Duygusal dayanıklılık yaşam boyu karşılaşılan çeşitli stres faktörlerine dayanma ve bunlara uyum sağlama yeteneği olarak tanımlanabilir. Diğer bir deyişle duygusal dayanıklılık; hastalık, kişisel bir olay ya da beklenmedik kişisel finansal krizlerle ilgili travma ve strese uyum sağlama sürecidir. 

Ancak duygusal dayanıklılık hastanın stres yaşamayacağı anlamına gelmez. Temelde söz konusu stres faktörlerinin yaşam kalitesini etkilemesine izin vermeyen sağlıklı başa çıkma mekanizmaları oluşturmakla ilgilidir. Bununla birlikte duygusal dayanıklılık oluşturulması ve artırılması için zaman, çaba ve başarılı olma isteğine ihtiyaç duyulduğu unutulmamalıdır.

Endometriozis Duygusal Dalgalanmalara Neden Olabilir

Endometriozisin duygusal etkisi genellikle ergenliğin başlangıcından itibaren hissedilir. Pek çok genç kız yaşadığı adet ağrısının normal olduğu, ağrı kesicilerle dindirilebileceği ve zaman içinde geçeceği düşüncesinde olduğundan tanı ve tedavi gecikir.

Endometriozis duygusal sağlık üzerinde büyük bir etki yaratarak kadınların yaşam kalitesini olumsuz yönde etkileyebilir. Endometriozisli hastalarda ortak belirtiler görülebilse de her hastanın duygusal yolculuğu ve yaşadığı duygusal karmaşa ile başa çıkma stratejisi benzersizdir. Spesifik olarak, insanların acıyla nasıl başa çıktıkları ve kendilerini nasıl ifade ettikleri konusunda büyük farklılıklar vardır.

Sosyal İlişkiler Geliştirmenin Önemi Göz Ardı Edilmemeli

Endometriozisli hastaların etkileşimde bulunduğu herkes hastanın durumuna karşı empatik olmayabilir. Ancak anlayışlı ve destekleyici arkadaşlara ve aile üyelerine sahip olmak en kötü semptomlar sırasında dahi hastanın kendisini izole etmesini önleyebilir. 
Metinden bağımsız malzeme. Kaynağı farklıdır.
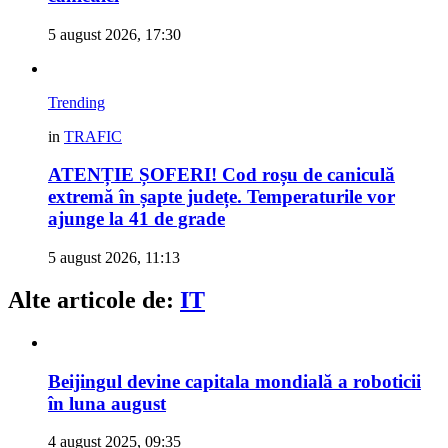
5 august 2026, 17:30
Trending
in
TRAFIC
ATENȚIE ȘOFERI! Cod roșu de caniculă
extremă în șapte județe. Temperaturile vor
ajunge la 41 de grade
5 august 2026, 11:13
Alte articole de:
IT
Beijingul devine capitala mondială a roboticii
în luna august
4 august 2025, 09:35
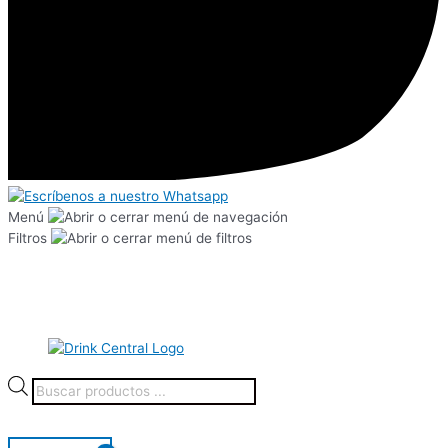
Menú
Filtros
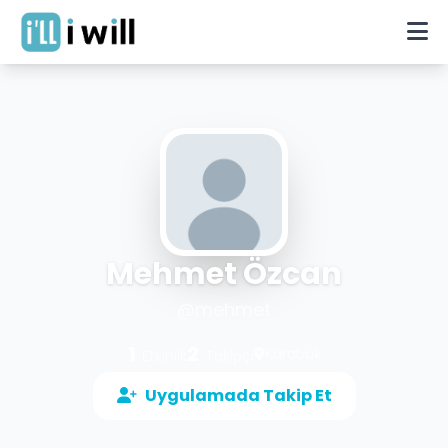
Mehmet Özcan
@
mehmet
1
2
Karabük
Etkinlik
Takipçi
Uygulamada Takip Et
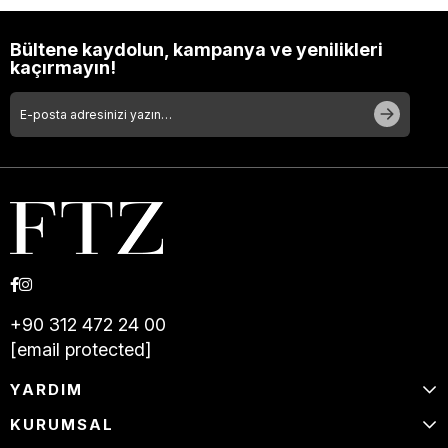
Bültene kaydolun, kampanya ve yenilikleri
kaçırmayın!
+90 312 472 24 00
[email protected]
YARDIM
KURUMSAL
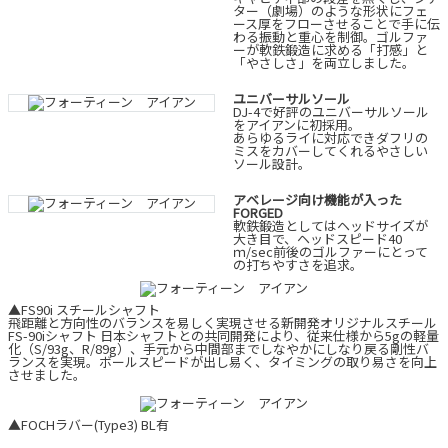
ター（劇場）のような形状にフェ
ース厚をフローさせることで手に伝
わる振動と重心を制御。ゴルファ
ーが軟鉄鍛造に求める「打感」と
「やさしさ」を両立しました。
ユニバーサルソール
DJ-4で好評のユニバーサルソール
をアイアンに初採用。
あらゆるライに対応できダフリの
ミスをカバーしてくれるやさしい
ソール設計。
アベレージ向け機能が入った
FORGED
軟鉄鍛造としてはヘッドサイズが
大き目で、ヘッドスピード40
ｍ/sec前後のゴルファーにとって
の打ちやすさを追求。
▲FS90i スチールシャフト
飛距離と方向性のバランスを易しく実現させる新開発オリジナルスチール
FS-90iシャフト 日本シャフトとの共同開発により、従来仕様から5gの軽量
化（S/93g、R/89g）、手元から中間部までしなやかにしなり戻る剛性バ
ランスを実現。ボールスピードが出し易く、タイミングの取り易さを向上
させました。
▲FOCHラバー(Type3) BL有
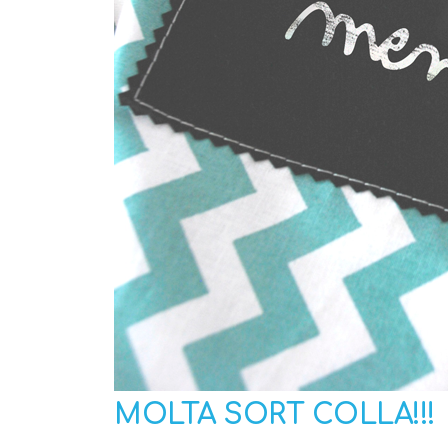
MOLTA SORT COLLA!!!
Endometriozis kaygı ve depresyona neden olabilir. Bununla baş edebilmek için uygun yaşam tarzı değişiklikleri yapılması önerilir. Olumsuzluktan mümkün olduğunca kaçınmak ve bir yaşam amacı belirlemek faydalı olabilir. Ayrıca zihin üzerinde sakinleştirici etkisi olan yoga ve meditasyon gibi tekniklere başvurulabilir. 
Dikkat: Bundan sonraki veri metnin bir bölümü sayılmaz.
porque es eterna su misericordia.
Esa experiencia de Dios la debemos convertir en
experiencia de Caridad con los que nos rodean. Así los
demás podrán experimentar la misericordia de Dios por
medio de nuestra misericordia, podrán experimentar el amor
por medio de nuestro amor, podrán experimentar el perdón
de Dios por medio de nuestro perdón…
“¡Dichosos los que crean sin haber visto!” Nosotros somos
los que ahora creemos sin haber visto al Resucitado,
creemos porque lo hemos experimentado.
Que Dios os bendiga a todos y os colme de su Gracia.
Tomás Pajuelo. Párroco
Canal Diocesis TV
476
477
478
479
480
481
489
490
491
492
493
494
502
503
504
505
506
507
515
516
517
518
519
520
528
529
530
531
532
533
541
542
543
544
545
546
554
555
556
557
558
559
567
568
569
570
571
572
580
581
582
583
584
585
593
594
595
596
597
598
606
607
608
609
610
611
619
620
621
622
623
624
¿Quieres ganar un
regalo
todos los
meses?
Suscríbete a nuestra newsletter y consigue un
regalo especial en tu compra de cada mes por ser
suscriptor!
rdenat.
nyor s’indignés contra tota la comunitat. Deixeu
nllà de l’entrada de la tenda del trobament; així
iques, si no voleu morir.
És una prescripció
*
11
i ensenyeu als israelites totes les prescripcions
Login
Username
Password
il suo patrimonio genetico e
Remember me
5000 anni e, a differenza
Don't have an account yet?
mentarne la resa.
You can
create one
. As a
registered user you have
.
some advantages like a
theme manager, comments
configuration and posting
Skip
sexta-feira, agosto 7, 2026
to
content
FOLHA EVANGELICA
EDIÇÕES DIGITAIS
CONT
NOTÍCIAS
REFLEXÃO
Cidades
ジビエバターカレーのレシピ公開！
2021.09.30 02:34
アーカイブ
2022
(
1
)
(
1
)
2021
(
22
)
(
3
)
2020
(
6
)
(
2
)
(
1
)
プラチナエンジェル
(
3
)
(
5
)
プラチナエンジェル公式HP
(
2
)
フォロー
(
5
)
Endometriozisli hasta bir yandan yaşam kalitesini korurken diğer yandan da kendisini rahat hissetmek için bir çalışma ve dinlenme rutini oluşturmalıdır. Sağlıklı bir beden ve zihin için sağlıklı beslenmenin ne kadar önemli olduğu unutulmamalıdır. Endometriozisin inflamatuar bir hastalık olması nedeniyle dengeli bir anti-inflamatuar diyet uygulanması fayda sağlayabilir. Bu kapsamda iltihabı artırabilecek işlenmiş gıda, alkol, kafein, soda ve şekerli içecekler, süt ürünleri, soya, tahıllar ve gluten, yağlı gıdalar ve kırmızı et tüketiminden kaçınılmalıdır. Ağrının ve inflamasyonun azaltılmasına yardımcı olmak hastalığı tedavi etmemekle birlikte yaşam kalitesini artırarak hastalıkla mücadele etme konusunda güç kazandırabilir.